I didn’t bring flowers; instead I paid it forward with a basket of wash clothes, lip balm and a brush. As I washed her face, arms and hands she began asking questions about her recovery and I saw the fear and doubt in her eyes. Occasionally, her eyes would wander to the wall where her walker stood – a symbol of pain and restraint.

I told her that walking was the key to healing. That exercise could no longer be something she did when she could fit it in, it had to become something her new life was built around. She had to see herself walking then running and swimming and riding roller coasters and living the life she wants. That everything she wanted in life was right in front of her, waiting for her to reach out and grab it and be happy.

It didn’t hit me until I was walking to my van that my words of advice had never fully been applied to my own life. Am I in pain? No, but I am not as healthy as I could be and certainly not as fit as I should be. My words of advice that she clung to began to mock me as I came to the realization that I was a hypocrite. I knew she could and would do what it would take to fully recover and yet nearly one year later, the pain is gone, but not much else has changed.

My inability to commit to anything that requires work and results in change will continue to hamper my ability to fully move forward. Eat healthier. Exercise. Get out in the world again and do the things I so desperately want to. The question is at what point will my intentions transform into actions? When will my long term well being become more important than the short term discomfort?

I guess I really should take my own advice!

Thursday, June 3, 2010

Murphy… it’s time you take a hike!

We’ve all heard these phrases before and usually when we really don’t want to hear them… Murphy’s Law, Karma, what goes around comes around and getting your comeuppance – typically when you are wishing someone would.

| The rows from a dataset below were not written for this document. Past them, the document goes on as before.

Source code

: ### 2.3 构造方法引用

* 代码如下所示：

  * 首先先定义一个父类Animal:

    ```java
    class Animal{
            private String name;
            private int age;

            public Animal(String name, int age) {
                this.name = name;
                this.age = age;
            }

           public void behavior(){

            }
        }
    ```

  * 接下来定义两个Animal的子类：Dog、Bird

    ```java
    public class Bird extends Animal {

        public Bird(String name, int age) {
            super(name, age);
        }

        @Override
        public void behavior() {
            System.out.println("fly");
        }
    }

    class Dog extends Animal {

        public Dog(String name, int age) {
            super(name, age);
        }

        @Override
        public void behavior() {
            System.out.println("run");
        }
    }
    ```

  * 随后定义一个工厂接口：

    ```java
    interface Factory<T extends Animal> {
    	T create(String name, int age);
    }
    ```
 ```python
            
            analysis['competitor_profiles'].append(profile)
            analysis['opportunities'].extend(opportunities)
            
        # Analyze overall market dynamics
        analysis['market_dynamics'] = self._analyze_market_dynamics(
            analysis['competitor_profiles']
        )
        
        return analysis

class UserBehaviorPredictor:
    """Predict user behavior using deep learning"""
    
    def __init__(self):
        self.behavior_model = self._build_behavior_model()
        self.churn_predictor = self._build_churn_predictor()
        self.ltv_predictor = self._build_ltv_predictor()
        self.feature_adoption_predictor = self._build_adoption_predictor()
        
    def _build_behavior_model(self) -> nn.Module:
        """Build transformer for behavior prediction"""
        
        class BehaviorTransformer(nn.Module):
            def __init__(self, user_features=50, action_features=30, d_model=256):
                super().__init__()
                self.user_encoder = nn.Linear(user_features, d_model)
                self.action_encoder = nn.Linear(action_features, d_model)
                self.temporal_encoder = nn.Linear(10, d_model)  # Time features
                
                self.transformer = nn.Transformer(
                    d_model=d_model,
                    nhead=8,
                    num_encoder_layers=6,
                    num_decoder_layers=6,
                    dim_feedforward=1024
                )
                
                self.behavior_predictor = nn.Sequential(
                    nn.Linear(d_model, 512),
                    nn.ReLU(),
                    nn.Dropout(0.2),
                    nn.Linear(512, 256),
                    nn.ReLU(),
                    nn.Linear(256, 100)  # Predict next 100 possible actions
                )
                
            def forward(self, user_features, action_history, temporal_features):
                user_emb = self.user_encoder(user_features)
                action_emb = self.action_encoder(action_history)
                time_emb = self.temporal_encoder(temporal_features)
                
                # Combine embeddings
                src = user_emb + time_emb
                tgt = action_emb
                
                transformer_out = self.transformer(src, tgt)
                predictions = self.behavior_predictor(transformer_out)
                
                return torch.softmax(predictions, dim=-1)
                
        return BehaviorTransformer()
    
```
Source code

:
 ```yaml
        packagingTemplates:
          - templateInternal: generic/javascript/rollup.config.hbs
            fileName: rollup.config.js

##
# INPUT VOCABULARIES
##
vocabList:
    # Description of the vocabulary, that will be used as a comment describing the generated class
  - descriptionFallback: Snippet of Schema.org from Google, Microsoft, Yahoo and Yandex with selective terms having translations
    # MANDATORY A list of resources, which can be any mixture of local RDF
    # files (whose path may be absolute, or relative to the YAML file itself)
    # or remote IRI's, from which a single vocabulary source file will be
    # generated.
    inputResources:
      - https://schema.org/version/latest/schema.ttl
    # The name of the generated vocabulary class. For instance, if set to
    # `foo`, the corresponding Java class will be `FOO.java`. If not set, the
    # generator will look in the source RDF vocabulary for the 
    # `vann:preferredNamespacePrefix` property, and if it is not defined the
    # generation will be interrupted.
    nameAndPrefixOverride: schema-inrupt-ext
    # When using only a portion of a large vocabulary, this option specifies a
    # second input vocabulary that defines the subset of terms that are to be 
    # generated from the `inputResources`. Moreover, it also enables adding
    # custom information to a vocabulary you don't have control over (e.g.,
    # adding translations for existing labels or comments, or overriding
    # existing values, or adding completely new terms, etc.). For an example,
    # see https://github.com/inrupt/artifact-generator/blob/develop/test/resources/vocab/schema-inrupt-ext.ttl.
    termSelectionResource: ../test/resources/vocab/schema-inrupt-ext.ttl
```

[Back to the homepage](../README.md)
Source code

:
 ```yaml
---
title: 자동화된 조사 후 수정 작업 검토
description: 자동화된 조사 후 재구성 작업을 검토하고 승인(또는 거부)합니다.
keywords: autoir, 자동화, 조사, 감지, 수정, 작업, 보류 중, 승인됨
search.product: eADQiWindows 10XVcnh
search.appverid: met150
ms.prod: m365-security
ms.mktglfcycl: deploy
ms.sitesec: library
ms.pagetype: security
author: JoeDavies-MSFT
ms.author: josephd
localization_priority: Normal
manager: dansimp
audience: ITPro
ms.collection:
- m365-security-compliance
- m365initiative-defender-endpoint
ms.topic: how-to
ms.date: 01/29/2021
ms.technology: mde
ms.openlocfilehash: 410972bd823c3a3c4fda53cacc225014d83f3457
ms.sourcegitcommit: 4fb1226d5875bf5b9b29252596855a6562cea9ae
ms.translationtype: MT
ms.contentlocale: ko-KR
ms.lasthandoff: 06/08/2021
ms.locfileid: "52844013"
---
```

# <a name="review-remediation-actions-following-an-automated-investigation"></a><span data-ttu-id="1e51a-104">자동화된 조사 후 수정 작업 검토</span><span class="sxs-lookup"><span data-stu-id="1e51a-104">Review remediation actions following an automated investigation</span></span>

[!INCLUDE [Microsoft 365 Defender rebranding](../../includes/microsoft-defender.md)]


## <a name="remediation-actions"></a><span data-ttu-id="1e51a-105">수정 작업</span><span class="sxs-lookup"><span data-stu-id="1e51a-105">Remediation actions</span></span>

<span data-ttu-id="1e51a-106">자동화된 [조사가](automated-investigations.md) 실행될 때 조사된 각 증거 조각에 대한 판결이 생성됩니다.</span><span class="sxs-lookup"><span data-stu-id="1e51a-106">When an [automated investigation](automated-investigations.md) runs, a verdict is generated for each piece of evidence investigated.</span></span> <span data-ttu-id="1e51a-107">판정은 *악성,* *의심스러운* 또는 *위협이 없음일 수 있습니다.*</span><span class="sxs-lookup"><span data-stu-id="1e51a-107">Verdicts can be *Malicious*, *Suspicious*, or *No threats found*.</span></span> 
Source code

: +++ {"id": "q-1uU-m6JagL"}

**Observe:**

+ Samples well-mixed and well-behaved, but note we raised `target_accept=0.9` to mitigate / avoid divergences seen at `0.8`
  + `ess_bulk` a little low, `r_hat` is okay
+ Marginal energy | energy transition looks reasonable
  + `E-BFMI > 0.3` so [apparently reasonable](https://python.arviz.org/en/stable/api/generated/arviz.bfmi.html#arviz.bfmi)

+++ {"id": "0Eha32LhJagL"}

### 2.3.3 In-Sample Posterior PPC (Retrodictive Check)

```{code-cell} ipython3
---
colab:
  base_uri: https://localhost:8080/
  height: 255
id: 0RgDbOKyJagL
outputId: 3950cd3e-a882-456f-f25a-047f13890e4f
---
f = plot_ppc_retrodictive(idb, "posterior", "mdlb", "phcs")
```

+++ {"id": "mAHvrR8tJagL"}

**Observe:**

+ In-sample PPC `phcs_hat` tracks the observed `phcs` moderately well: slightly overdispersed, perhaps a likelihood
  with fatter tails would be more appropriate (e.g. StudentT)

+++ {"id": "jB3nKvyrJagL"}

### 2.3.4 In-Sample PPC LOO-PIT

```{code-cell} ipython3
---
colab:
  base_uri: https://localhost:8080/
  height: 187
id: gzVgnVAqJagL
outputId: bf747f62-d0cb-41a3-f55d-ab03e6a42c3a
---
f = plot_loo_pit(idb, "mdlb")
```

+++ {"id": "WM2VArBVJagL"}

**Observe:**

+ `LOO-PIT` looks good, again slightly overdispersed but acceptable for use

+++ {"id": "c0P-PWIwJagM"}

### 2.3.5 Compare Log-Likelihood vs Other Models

Not too long ago, people would refer to my life as “Murphy’s Law according to Kathy”. For years it truly felt like no matter what I did, things would go wrong, things would happen that seemed out of my control and turn my world upside down yet again. Here is where another phrase has etched itself into my brain and makes me ill – what doesn’t kill us, makes us stronger. Blah on that, I say!

Lately there have been books published that pawn off the idea that we can command the mighty Universe to bring good things our way simply by asking nicely with focus. I still haven’t finished the book and it sits in its rightful place in my bathroom collecting dust. Maybe I don’t have an open mind, or maybe my Christian faith got in the way of thinking this was nothing more than a marketing ploy preying on people who desperately need hope. In my humble opinion, God is the only power I need and the only being I need to get down on my knees and pray to and let’s face it; He’s not one you command.

Do I think there is merit in the power of positive thinking? Absolutely I do. As much fun as people have made over the years of the SNL character who repeated positive reinforcements to himself, I do believe that telling yourself that you’re worth it, you’re good enough and you are special will eventually bring ones self confidence to a higher level. No one else has the power to allow negative words to affect how we feel, but if we force ourselves to repeat positive thoughts, only good should come of it.

Looking back on all those times when someone would refer to my life as following the laws of this Murphy character, I can clearly see how those words affected how I felt, how I acted and mostly how I chose to handle the particular situation. The bottom line: I reacted like a victim. “Oh, poor me… Murphy strikes again… boo hoo”. There were plenty of times I was defeated before the battle even began because I chose the attitude of a fallen warrior instead of the victorious knight.

So, as of now, I refuse to take the victim approach, I refuse to lie down and simply take what circumstances have handed me at the moment and not think I deserve better. I will stand up for myself and say “Murphy, you are no longer welcome in my life!”